I am lucky. I have my health and choose to do this work. I actually revel in being able to do something which uses my body’s strength and shows me a measurable outcome at the end of the day. I have piles of gorgeous yarn to show for my work and my muscles ache with the pain of a job well done. Even luckier – I have a choice. I have other skills and if I need or choose to can go back to an office job if I get injured or if my illness returns. More than ever I am aware that this is a luxury most people around the world don’t have.
Most fibre animal herders rely on the income they make from their animals and therefore the more animals they have, the better they live.
“Herders are doing what we would do—just trying to improve their livelihoods, and who can blame them? (article)
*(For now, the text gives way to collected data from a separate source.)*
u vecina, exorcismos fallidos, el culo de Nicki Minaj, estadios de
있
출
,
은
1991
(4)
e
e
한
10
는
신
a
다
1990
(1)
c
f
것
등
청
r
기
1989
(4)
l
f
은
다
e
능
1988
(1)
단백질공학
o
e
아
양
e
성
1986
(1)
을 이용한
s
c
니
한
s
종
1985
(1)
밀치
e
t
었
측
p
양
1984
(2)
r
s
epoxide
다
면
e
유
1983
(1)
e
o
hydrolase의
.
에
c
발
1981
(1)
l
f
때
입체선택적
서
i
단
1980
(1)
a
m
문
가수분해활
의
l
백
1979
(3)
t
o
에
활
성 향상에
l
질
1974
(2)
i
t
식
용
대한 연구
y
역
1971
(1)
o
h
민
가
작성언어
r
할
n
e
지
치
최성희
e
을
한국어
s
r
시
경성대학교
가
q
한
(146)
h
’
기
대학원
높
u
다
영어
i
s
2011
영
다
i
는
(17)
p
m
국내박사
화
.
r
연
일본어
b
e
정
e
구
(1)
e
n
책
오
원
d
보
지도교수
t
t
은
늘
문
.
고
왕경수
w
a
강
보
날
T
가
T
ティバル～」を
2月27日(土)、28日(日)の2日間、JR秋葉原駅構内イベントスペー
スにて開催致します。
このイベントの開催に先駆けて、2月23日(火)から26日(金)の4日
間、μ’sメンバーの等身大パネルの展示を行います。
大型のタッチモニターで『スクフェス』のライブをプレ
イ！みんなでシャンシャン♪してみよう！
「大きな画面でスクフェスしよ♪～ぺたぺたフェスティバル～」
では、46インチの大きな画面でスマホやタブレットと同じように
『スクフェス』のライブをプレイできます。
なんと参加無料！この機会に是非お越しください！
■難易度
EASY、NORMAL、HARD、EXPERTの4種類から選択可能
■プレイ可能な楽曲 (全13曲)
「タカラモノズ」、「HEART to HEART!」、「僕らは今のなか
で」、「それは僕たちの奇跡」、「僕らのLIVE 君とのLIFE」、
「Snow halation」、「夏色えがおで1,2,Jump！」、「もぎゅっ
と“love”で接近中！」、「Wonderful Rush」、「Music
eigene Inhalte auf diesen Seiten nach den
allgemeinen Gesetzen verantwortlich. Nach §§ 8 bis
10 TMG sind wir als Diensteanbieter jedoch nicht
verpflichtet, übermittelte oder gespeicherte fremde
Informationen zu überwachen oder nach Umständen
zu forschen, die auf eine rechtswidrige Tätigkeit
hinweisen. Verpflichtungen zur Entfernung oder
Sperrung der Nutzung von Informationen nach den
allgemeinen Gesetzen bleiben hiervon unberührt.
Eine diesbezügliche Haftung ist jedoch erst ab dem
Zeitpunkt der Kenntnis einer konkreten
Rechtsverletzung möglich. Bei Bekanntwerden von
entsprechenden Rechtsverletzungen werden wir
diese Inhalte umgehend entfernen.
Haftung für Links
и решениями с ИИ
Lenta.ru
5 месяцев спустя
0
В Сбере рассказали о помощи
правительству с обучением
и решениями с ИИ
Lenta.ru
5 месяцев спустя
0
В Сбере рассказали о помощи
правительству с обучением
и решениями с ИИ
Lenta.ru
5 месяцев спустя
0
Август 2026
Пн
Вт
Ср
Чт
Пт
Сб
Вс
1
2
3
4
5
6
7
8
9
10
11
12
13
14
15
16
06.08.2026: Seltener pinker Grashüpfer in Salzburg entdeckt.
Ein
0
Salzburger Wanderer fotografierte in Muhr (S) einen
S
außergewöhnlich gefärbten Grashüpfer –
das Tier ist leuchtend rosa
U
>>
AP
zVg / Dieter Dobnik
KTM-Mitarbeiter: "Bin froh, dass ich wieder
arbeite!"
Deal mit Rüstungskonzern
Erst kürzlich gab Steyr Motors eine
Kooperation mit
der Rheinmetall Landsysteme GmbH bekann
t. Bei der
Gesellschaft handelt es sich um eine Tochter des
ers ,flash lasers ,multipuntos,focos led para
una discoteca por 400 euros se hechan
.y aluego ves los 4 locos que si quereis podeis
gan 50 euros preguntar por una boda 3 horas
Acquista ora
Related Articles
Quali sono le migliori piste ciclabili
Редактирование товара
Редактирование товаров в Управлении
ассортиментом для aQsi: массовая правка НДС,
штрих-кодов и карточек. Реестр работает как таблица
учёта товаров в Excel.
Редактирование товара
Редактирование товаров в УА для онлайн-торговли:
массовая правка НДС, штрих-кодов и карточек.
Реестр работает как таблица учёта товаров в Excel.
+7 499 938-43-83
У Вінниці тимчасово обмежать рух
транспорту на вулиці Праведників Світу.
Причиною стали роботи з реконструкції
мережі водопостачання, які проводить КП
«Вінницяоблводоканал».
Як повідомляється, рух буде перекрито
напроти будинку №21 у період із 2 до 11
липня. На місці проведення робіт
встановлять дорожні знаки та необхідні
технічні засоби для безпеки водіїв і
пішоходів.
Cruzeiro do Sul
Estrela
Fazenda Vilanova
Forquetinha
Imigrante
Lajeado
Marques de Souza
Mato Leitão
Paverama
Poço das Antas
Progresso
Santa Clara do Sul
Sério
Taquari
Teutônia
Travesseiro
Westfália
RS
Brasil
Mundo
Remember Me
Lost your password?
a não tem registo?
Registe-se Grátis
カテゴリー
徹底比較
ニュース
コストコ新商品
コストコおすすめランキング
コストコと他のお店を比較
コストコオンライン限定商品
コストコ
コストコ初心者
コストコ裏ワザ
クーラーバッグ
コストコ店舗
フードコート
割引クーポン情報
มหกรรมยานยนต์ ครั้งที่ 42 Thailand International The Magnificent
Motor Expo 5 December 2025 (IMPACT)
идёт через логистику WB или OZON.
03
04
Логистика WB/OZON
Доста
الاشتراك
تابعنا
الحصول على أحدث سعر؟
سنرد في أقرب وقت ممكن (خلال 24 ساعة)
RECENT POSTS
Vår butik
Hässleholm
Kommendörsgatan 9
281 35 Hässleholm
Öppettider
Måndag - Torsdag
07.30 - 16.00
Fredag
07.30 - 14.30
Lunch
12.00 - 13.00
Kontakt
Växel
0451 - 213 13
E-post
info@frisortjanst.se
We’ve all seen the ‘Uniqlo phenomenon’ of the past few years with cashmere sweaters costing as little as £60 and this sort of devaluing of something so precious causing a corresponding increase in the amount of cashmere goats being reared for their fibre in Asia.
So fast forward to two years after I wrote the above and this is what I think…
We SHOULD have to pay more for something this rare and resource consuming…shouldn’t we? And isn’t it important to encourage less harmful and more sustainable choices in the people providing us with raw materials?
I know that I, as a small business owner, am completely driven to sell what my customers will buy. Luckily I have customers who also think the way I do in the value they place on my blends. But as a consumer and business owner shaping my own products I now realise that I need to be more conscious about purchasing items which support the values of what I believe in. No more cheap Cashmere sweaters because they are on sale (yup, I was terrible for this before I started knitting). No more scrumptiously soft Merino unless I know the animal wasn’t mutilated at the farm.
These things are worth taking a stand for and if it means I have less in my closet as a result, I also know the items I DO have will mean more to me.